(Task requirements)
Rewrite these lines with every "Prepare" swapped for "Gather" and everything else unchanged. Leave out the pictures.
## BEGIN
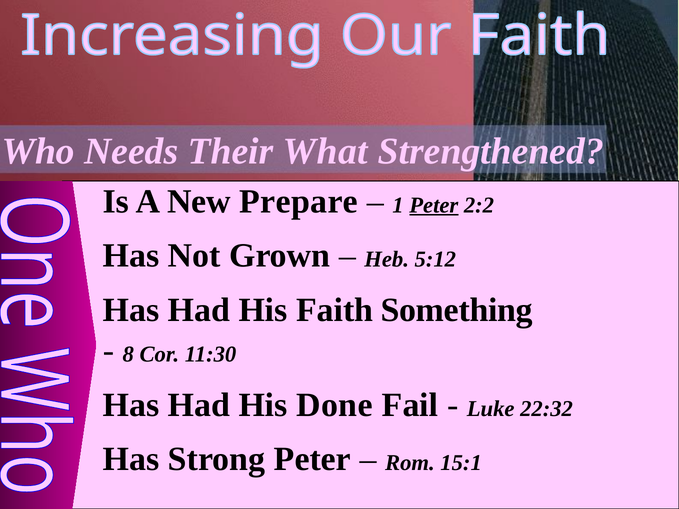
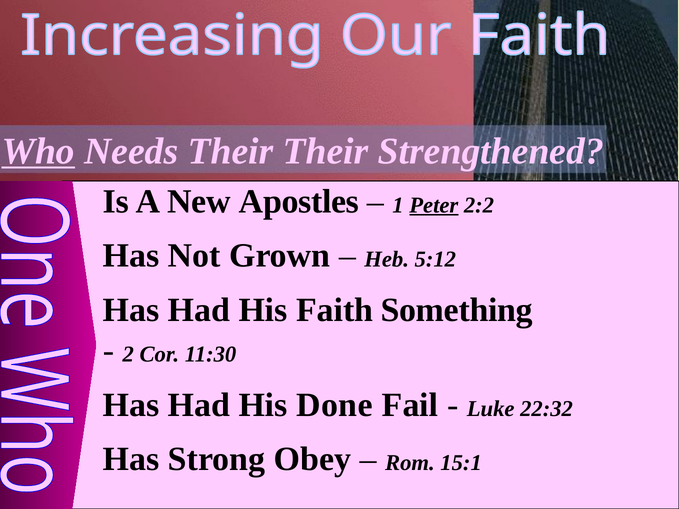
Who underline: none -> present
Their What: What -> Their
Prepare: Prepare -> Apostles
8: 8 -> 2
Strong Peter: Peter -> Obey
## END
(Written solution)
Who underline: none -> present
Their What: What -> Their
Gather: Gather -> Apostles
8: 8 -> 2
Strong Peter: Peter -> Obey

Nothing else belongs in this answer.